The Special Decadence of Pimento Cheese
Sarah Brown knows exactly what’s right and exactly what’s wrong in the making of pimento cheese, specifically the sort that will send a shiver down your spine.
The day my Memaw told me my pimento cheese tasted like her Mama’s, I swear the heavens opened up and Granny smiled down.
Pimento cheese is a staple in Southern homes, church potlucks, and long days on the water. But there is proof positive that this thing we all swear is a quintessential Southern food actually originated in New York City in the late 1800s. My opinion, of course, is that when it migrated South, we perfected it.

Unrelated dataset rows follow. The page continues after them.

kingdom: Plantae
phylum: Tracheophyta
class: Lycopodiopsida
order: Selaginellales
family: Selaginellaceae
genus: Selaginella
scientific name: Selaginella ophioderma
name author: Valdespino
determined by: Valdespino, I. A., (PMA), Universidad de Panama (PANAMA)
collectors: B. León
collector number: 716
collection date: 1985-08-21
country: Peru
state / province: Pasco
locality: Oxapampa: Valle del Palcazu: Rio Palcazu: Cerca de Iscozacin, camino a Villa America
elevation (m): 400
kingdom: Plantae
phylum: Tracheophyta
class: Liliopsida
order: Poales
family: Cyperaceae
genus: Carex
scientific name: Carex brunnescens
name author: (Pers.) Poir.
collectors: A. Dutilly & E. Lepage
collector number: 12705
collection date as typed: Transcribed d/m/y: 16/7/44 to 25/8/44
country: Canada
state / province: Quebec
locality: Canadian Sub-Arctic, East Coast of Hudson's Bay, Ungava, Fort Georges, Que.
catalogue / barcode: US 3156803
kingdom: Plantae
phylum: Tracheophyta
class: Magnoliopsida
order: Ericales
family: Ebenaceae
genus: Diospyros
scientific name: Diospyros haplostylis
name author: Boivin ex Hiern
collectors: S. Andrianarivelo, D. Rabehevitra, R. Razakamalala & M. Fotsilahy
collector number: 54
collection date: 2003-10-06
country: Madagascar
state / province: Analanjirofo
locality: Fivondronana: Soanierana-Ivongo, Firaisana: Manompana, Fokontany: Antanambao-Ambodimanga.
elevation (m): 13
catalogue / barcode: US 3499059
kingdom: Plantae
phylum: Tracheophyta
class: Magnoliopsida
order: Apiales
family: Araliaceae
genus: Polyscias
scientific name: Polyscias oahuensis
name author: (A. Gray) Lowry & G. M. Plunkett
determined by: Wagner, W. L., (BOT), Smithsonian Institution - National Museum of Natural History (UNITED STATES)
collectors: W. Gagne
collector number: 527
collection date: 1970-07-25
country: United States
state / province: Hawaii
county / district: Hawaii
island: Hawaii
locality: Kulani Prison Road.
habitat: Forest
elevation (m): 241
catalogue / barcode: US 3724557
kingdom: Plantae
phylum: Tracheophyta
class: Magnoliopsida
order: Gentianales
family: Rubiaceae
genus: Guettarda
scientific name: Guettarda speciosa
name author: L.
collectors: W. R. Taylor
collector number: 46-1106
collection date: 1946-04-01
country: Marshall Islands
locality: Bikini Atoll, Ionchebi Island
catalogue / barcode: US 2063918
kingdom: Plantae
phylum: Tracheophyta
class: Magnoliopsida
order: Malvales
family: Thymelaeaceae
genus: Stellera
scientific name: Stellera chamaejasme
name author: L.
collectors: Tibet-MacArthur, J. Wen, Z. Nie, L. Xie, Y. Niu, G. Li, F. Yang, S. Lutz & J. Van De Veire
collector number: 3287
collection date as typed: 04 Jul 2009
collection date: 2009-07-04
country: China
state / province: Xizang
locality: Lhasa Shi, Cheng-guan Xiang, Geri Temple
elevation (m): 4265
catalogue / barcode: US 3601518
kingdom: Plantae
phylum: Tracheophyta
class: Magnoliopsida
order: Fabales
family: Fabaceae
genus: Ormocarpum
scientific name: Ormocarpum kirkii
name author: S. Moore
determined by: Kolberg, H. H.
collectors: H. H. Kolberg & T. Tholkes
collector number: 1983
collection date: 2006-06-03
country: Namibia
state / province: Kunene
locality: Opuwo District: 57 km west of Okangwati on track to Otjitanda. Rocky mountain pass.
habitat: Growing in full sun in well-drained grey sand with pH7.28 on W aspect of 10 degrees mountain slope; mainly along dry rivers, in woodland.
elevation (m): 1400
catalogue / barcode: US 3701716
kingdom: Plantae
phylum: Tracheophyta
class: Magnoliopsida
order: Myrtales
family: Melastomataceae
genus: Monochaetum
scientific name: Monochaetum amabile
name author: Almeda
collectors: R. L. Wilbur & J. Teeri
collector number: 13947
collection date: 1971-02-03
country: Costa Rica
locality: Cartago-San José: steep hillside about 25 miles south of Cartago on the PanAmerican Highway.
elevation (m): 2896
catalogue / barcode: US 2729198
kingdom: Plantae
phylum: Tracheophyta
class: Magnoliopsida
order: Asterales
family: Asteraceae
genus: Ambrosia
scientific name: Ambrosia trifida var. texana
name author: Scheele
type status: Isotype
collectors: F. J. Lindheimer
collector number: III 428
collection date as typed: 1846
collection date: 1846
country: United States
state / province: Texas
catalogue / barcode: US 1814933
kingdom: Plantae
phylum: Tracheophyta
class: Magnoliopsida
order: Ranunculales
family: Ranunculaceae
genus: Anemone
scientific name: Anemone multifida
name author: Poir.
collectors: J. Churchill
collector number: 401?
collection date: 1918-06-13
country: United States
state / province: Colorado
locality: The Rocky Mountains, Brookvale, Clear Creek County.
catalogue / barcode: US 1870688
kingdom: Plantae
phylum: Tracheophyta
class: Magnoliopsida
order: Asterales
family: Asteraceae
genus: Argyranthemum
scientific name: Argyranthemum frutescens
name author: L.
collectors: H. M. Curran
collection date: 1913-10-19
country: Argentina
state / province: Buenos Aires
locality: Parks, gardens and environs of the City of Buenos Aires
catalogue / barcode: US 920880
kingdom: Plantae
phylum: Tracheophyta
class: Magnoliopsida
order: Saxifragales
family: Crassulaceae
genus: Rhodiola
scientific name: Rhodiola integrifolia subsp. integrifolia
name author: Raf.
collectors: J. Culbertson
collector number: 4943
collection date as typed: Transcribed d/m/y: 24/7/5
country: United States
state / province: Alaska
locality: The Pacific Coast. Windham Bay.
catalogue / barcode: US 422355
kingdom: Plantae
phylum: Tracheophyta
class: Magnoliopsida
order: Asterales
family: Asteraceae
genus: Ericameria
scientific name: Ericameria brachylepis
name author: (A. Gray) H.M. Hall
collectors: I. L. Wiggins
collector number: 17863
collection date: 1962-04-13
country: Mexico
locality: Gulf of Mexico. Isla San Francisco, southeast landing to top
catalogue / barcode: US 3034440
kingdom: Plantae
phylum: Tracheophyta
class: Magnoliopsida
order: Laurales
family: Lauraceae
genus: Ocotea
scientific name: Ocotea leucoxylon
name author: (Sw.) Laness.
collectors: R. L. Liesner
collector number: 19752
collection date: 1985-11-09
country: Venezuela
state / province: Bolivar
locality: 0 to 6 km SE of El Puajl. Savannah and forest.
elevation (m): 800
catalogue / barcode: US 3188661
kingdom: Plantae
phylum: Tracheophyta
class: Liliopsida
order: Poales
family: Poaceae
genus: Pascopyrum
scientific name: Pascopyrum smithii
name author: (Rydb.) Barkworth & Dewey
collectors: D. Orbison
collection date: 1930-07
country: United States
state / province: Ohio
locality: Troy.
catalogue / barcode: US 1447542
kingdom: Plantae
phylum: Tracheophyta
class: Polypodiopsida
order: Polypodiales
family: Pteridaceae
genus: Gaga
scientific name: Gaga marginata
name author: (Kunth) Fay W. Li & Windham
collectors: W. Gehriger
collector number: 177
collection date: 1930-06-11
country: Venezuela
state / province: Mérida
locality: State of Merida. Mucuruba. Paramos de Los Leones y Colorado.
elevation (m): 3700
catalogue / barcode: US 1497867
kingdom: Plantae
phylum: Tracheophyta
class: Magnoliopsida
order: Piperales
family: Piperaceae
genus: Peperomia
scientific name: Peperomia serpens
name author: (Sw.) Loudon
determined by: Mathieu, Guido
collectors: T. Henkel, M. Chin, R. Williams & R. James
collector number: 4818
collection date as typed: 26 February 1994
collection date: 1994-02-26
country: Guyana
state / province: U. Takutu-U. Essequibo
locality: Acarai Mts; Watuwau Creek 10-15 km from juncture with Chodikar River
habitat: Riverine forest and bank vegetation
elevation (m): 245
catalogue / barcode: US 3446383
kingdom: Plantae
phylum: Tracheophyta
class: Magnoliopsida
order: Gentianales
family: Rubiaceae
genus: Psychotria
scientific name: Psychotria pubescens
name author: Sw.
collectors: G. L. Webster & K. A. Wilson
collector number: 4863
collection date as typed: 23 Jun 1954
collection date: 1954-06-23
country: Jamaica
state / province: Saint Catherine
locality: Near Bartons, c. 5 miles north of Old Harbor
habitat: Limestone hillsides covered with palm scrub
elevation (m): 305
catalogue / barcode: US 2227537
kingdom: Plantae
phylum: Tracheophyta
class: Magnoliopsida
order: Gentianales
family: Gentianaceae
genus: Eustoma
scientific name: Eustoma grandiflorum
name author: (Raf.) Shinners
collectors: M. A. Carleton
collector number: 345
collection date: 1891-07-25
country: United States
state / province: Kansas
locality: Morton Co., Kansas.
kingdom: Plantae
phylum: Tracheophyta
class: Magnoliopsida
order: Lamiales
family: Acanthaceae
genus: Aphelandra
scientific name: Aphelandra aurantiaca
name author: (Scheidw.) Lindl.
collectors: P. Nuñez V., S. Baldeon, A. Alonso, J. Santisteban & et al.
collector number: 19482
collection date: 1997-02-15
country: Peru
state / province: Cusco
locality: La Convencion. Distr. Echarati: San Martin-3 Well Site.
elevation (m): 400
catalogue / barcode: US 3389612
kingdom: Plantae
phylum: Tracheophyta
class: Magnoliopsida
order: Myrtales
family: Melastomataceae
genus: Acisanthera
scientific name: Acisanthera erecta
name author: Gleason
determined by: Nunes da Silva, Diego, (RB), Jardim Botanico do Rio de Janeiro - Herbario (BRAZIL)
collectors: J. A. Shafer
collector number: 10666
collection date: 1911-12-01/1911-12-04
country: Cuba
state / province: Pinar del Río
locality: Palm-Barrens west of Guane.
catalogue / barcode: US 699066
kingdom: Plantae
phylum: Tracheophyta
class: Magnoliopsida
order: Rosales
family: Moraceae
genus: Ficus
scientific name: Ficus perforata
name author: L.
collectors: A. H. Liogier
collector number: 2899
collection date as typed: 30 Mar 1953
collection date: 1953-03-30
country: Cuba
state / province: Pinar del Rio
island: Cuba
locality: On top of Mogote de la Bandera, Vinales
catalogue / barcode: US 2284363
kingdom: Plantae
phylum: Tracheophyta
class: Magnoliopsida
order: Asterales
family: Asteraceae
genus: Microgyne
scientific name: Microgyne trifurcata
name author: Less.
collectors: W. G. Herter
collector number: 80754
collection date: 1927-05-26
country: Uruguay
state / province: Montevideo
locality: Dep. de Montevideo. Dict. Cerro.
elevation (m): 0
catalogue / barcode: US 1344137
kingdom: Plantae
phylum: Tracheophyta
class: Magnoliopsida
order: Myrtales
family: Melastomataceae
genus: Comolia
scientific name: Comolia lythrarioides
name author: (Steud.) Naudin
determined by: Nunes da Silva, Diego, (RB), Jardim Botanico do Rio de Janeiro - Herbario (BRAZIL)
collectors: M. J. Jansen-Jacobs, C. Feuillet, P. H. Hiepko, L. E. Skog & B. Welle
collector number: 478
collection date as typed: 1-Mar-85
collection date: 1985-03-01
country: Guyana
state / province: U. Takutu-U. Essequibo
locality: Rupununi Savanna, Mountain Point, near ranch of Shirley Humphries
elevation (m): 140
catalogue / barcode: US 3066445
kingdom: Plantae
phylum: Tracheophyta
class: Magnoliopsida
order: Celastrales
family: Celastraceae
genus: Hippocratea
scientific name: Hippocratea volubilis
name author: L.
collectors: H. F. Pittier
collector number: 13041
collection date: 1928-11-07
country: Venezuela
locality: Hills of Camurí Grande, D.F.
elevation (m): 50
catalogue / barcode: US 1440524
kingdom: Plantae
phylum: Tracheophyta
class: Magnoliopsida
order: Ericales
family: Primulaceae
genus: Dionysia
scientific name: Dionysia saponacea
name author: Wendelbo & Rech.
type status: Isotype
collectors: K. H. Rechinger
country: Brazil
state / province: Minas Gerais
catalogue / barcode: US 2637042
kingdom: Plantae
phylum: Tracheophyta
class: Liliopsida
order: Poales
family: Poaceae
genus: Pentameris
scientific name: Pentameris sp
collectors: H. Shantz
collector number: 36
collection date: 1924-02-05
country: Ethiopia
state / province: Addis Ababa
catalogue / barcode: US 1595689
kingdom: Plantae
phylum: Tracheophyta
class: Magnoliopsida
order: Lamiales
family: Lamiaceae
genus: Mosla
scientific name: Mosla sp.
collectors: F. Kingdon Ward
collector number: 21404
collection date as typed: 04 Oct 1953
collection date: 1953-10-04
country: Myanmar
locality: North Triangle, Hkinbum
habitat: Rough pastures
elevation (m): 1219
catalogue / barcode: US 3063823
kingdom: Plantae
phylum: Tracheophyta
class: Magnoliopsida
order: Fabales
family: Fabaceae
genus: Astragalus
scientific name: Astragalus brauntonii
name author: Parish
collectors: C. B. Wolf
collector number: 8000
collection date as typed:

I remember watching my Memaw take a fork and mash the whole pimentos in Homer Laughlin bowls. Those bowls now reside in my china cabinet. There’s one for each of my children. The pimentos would become a juicy pulp in the bottom of the bowl. Into the bowl would go fresh grated hoop cheese. She would use a thin wire cheese cutter to peel the cheesecloth and wax from the wedge’s edge. In went a healthy dollop of mayonnaise, followed by pepper and a dash of salt and sugar. I can hear the scraping of the bowl as the items became that delicious spread.
As a teenager, I realized my mother couldn’t make pimento cheese worth a dern. She’d tried and failed for almost 20 years. Hers was too runny, too sweet, too godawful to really be called pimento cheese. I decided I needed to learn how to make it when I was around 14. My parents always let us kids get in the kitchen and experiment. I think mostly it was because there were three kids, and one less food item to fix was quite fine by them. I don’t think my first batch was all that bad. My Daddy, the eat-anything Marine, tried it. He proclaimed Mom need not attempt and flop anymore. My Mom is a great cook. She had to be with all of us kids and a tight budget. Pimento cheese just wasn’t her thing. In fact, until I started making it, she wasn’t really a big fan of it.
She eyed my 22-year-old self and the bowl with the orange shreds and red specs. Then she tasted it, and won’t ever forget her guttural groan.That bowl of pimento cheese was the most naughty fun she’d had in a long time. From then on out, I became her educator in the kitchen. I kept two struggling single moms from Mississippi well fed on tight budgets. She never questioned me again. I may have been raised at Memaw’s apron strings and Justin Wilson on public television, but I was continuing my culinary education through the newly arrived Food Network.
My method is simple, it’s like Memaw’s. Hand grate sharp cheddar. I prefer Best Choice New York style sharp cheddar. Open a jar of pimento and dump it all in. I add a healthy dollop of Duke’s mayonnaise, some pepper, dash of some other proprietary secrets, and stir.
"Don’t ever put cream cheese in pimento cheese. It’s an abomination!"
Come on now, if I told you all that was in it, you’d be replicating it and making the millions I currently don’t. You stir until it’s the right consistency. Just how you get it that way is up to you. You may need more cheese, mayo, or whatever else. Then you leave it on the counter to let the ingredients marry into their special decadence. It’s a key step most forget in this age of modern refrigeration. Just let it sit for about 20 minutes, covered with the board you grated your cheese on. I promise in the over twenty years I’ve made it, nobody got sick. One also didn’t get sick after eating some I’d had in the fridge a month, but that’s neither here nor there.
Don’t ever put cream cheese in pimento cheese. It’s an abomination! It’s almost as bad as white shoes after Labor Day or hot pink bridesmaids dresses in January. Just don’t do it. I’m of the old school, as in Granny Holden school. JoAnn never put cream cheese in her pimento cheese and you won’t ever catch me either. My Granny was a spitfire. A pint-size hurricane. She’d come down from Glory and give me a verbal thrashing. I can’t have all that. Neither can you, trust me.
After I make my pimento cheese in a glass bowl, I store it in a plastic one in the fridge. It won’t last all that long, so even your beat-up Cool Whip bowl will suffice.